L'Europe est sur l'écran radar de Saputo depuis quelque temps. Et pratiquement tous les scénarios d'acquisition sont sur la table, confie Lino Saputo Jr. «On pourrait acheter une entreprise en France, en Allemagne, au Danemark, en Italie, au Royaume-Uni ou en Irlande.» Cette fois, cependant, la multinationale veut faire l'acquisition d'une entreprise diversifiée, c'est-à-dire un transformateur qui fabrique du lait, du fromage ou tout autre produit ou ingrédient laitier. Il y a une dizaine d'années, Saputo avait acheté deux usines qui produisaient uniquement du fromage, la première en Allemagne, en 2006, la seconde au Royaume-Uni, en 2007. Une erreur, dit Lino Saputo Jr. L'entreprise a dû les vendre en 2013 et quitter le marché européen parce qu'elles n'étaient pas assez rentables. «Le problème, c'est qu'on était trop petit et qu'on ne faisait qu'un produit, du fromage», explique le patron de Saputo. Les concurrents européens ont profité de cette situation. Comme ils avaient une offre diversifiée (lait, fromage, ingrédients, etc.), ils vendaient parfois à perte leur fromage (par exemple, du mozzarella) afin de «sortir» Saputo du marché. «Ces conditions ne nous donnaient pas la possibilité de maîtriser notre destin», dit Lino Saputo Jr.

L'Océanie
entrer en Nouvelle-Zélande et consolider l'Australie

Saputo rêve de s'implanter en Nouvelle-Zélande. Pas pour le marché local, car la population du pays ne s'élève qu'à 4,7 millions d'habitants. Elle convoite plutôt le réseau de distribution des producteurs locaux de lait et de fromage en Asie-Pacifique, notamment en Chine, au Japon et en Corée du Sud. La multinationale exporte déjà dans cette région à partir de l'Australie, où elle exploite deux usines. L'acquisition d'une usine en Nouvelle-Zélande lui permettrait d'accroître davantage sa force de frappe en Asie-Pacifique. Même si certaines entreprises le font, Saputo exclut d'ores et déjà d'exporter du lait sous forme liquide en Chine ou ailleurs dans cette région, car ce procédé est trop coûteux, selon Lino Saputo Jr. «On pourrait par contre exporter du lait en poudre pour le reconstituer par exemple en Chine en y ajoutant de l'eau. Il serait également envisageable d'exporter du fromage ou un autre produit laitier», dit-il. Avoir l'oeil sur la Nouvelle- Zélande n'empêche pas Saputo de continuer de s'informer en ce qui concerne des acquisitions en Australie, où elle est présente depuis 2014. Toutefois, la priorité est, pour l'instant, d'y accroître ses capacités de production. Le marché australien est particulier. La production de l'ensemble des transformateurs laitiers diminue en raison de la chute des prix. En voulant accroître sa production, Saputo se positionne donc à contre-courant. Lino Saputo Jr. rétorque que ses deux usines australiennes réussissent à attirer de nouveaux agriculteurs. «Je pense qu'on s'est bâti une bonne crédibilité sur le marché australien», dit-il.

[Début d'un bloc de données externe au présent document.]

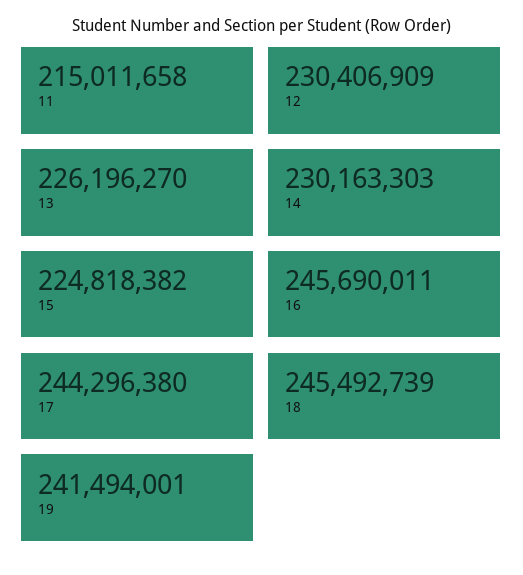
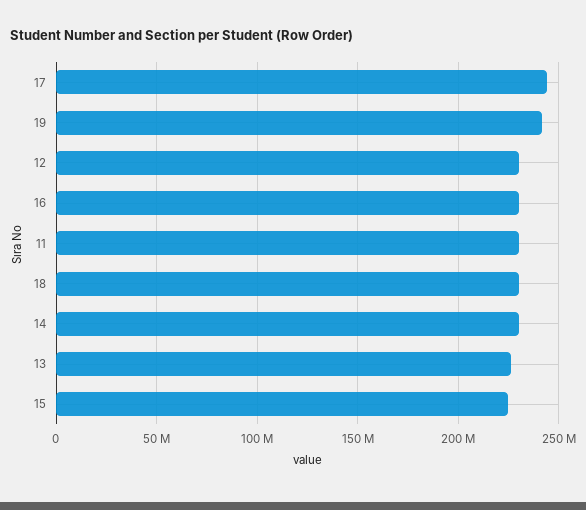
  {
-   "11": 215011658,
+   "11": 230000000,
    "12": 230406909,
    "13": 226196270,
    "14": 230163303,
    "15": 224818382,
-   "16": 245690011,
+   "16": 230000000,
    "17": 244296380,
-   "18": 245492739,
+   "18": 230000000,
    "19": 241494001
  }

Lino Saputo Jr., au siège social corporatif de Saputo, dans l’arrondissement de Saint-Léonard, à Montréal. Dans l’aire d’accueil, un véhicule aux couleurs de Saputo rappelle les débuts de l’entreprise dans les années 1950.

Comment Saputo se démarque de ses concurrents

Saputo fait face à une vive concurrence à l'étranger. Sa règle d'or : ne jamais miser sur le prix de ses produits pour se démarquer. «Il faut être compétitif sur le prix, mais on n'affiche jamais le prix le plus bas. On mise plutôt sur la qualité de nos produits, le service à la clientèle et les autres services qu'on donne à nos clients», dit Lino Saputo Jr.

Service à la clientèle et autres services, qu'est-ce à dire ? Le centre d'innovation de l'entreprise, situé à Dallas, au Texas, en offre un bel aperçu. Il fait notamment des analyses de tendances de marché qui sont très utiles pour ses clients aux États-Unis et ailleurs dans le monde. À titre d'illustration, en sondant les consommateurs, le centre peut savoir quelles seront les saveurs de milk-shake les plus populaires cet été. Cette information permet à Saputo d'ajuster sa production et d'indiquer aux détaillants quelle gamme de produits se vendra très bien sur leurs tablettes. La stratégie est gagnant-gagnant, car elle procure des bénéfices concrets aux clients de la multinationale, selon Lino Saputo Jr.

«Si on a ces connaissances, une bonne relation avec nos clients et un prix compétitif, il n'y a pas de raison pour eux de changer de fournisseur.»

Un autre avantage : la gamme de produits

La vaste gamme de produits laitiers offerte par Saputo lui donne aussi un avantage par rapport à ses concurrents.

Aux États-Unis, dans le segment du fromage mozzarella, la multinationale affronte Leprino Foods, le plus important fabricant de fromage du genre au pays (Saputo arrive au deuxième rang). L'entreprise de Denver - qui n'est pas inscrite en Bourse - a un chiffre d'affaires de 3 milliards de dollars américains (3,9 milliards de dollars canadiens), selon le magazine Forbes.

«Leprino est une entreprise très efficace, très innovatrice, mais elle est seulement dans le marché du mozzarella, souligne Lino Saputo Jr. On sent sa concurrence dans les pizzerias, mais elle n'est pas dans le fromage bleu.»

La diversification géographique de ses marchés de production permet enfin à Saputo de réduire son risque politique. Le fait que la société soit bien implantée aux États-Unis (son chiffre d'affaires s'y élève à 5,8 milliards de dollars) la met en quelque sorte à l'abri de la montée du protectionnisme. «On est une organisation américaine dans nos opérations dans ce pays et on emploie aussi des Américains», dit M. Saputo Jr.

De plus, les activités aux États-Unis sont dirigées par des Américains. «Ils contrôlent les activités quotidiennes, incluant les achats de lait et les relations avec les clients. Par contre, la culture et les orientations stratégiques viennent du siège social à Montréal», précise Lino Saputo Jr.